White light is passed through a double slit and interference is observed on a screen 1.5 m away. The separation between the slits is 0.3 mm. The first violet and red fringes are formed 2.0 mm and 3.5 mm away from the central white fringes. The difference in wavelengths of red and violet light is (in nm).

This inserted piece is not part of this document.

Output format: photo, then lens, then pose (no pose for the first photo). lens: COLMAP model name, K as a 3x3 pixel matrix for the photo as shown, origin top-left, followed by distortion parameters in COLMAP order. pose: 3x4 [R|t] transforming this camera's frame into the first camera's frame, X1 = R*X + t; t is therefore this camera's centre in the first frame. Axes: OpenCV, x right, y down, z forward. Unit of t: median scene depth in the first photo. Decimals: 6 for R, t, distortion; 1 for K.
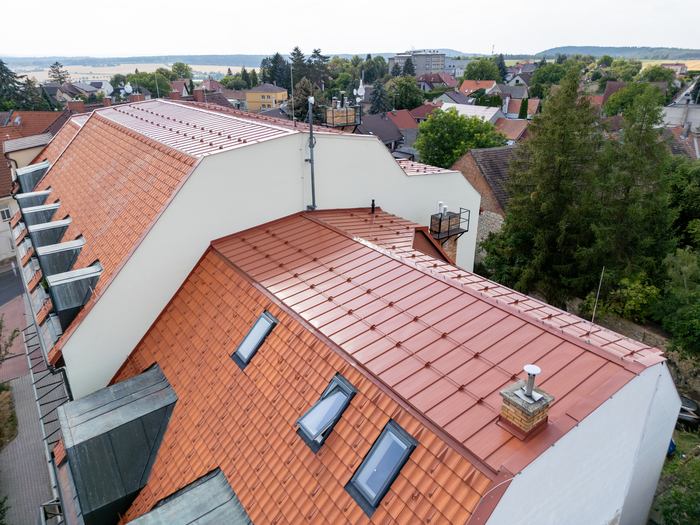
lens RADIAL K [[470.8, 0, 354.9], [0, 470.8, 272.9], [0, 0, 1]] dist [0.043064, -0.030000]
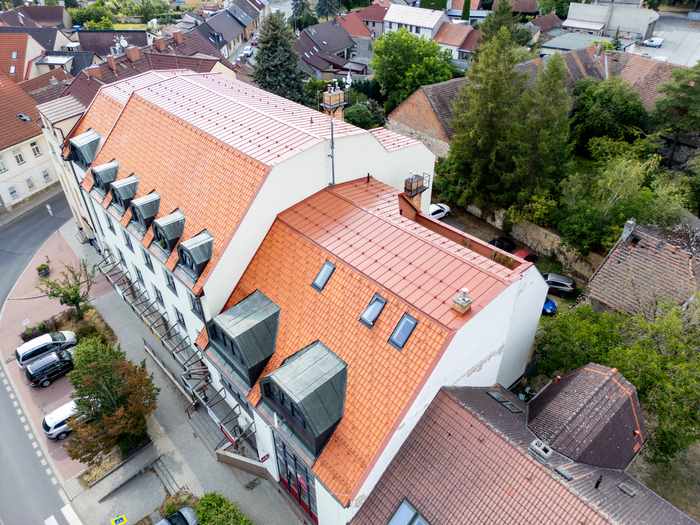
lens RADIAL K [[470.8, 0, 349.3], [0, 470.8, 265.3], [0, 0, 1]] dist [0.043064, -0.030000]
pose [[0.993093, -0.072192, 0.092494, -0.214714], [0.050029, 0.973592, 0.222745, -0.239923], [-0.106132, -0.216579, 0.970479, -0.628264]]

We know that in Young’s double-slit experiment the position of the $$m^{\text{th}}$$ bright fringe from the central white fringe is given by the formula

$$y_m=\frac{m\lambda D}{d},$$

where

$$$y_m=\text{distance of the }m^{\text{th}}\text{ bright fringe from the centre},$$$

$$\lambda=\text{wavelength of light},$$

$$$D=\text{distance between the slits and the screen},$$$

$$$d=\text{separation between the two slits}.$$$

Here the first bright fringe for any colour corresponds to $$m=1$$, so for violet light we have

$$y_v=\frac{\lambda_v D}{d}$$

and for red light

$$y_r=\frac{\lambda_r D}{d}.$$

We are supplied with the following numerical data:

$$$D=1.5\ \text{m},\qquad d=0.3\ \text{mm}=0.3\times10^{-3}\ \text{m}=3.0\times10^{-4}\ \text{m},$$$

$$$y_v=2.0\ \text{mm}=2.0\times10^{-3}\ \text{m},\qquad y_r=3.5\ \text{mm}=3.5\times10^{-3}\ \text{m}.$$$

First we find the wavelengths individually. For violet light, substituting the known values gives

$$$\lambda_v=\frac{y_v d}{D}=\frac{2.0\times10^{-3}\,\text{m}\,\times\,3.0\times10^{-4}\,\text{m}}{1.5\ \text{m}}.$$$

Multiplying the numerators,

$$2.0\times10^{-3}\times3.0\times10^{-4}=6.0\times10^{-7},$$

and then dividing by $$1.5$$,

$$$\lambda_v=\frac{6.0\times10^{-7}}{1.5}=4.0\times10^{-7}\ \text{m}=400\ \text{nm}.$$$

In an exactly similar manner for red light we have

$$$\lambda_r=\frac{y_r d}{D}=\frac{3.5\times10^{-3}\,\text{m}\,\times\,3.0\times10^{-4}\,\text{m}}{1.5\ \text{m}}.$$$

Again multiplying the numerators,

$$$3.5\times10^{-3}\times3.0\times10^{-4}=10.5\times10^{-7}=1.05\times10^{-6},$$$

and dividing by $$1.5$$,

$$$\lambda_r=\frac{1.05\times10^{-6}}{1.5}=7.0\times10^{-7}\ \text{m}=700\ \text{nm}.$$$

We are asked for the difference in wavelengths, so we subtract:

$$\Delta\lambda=\lambda_r-\lambda_v.$$

Putting in the two values just obtained,

$$\Delta\lambda=700\ \text{nm}-400\ \text{nm}=300\ \text{nm}.$$

So, the answer is $$300\ \text{nm}.$$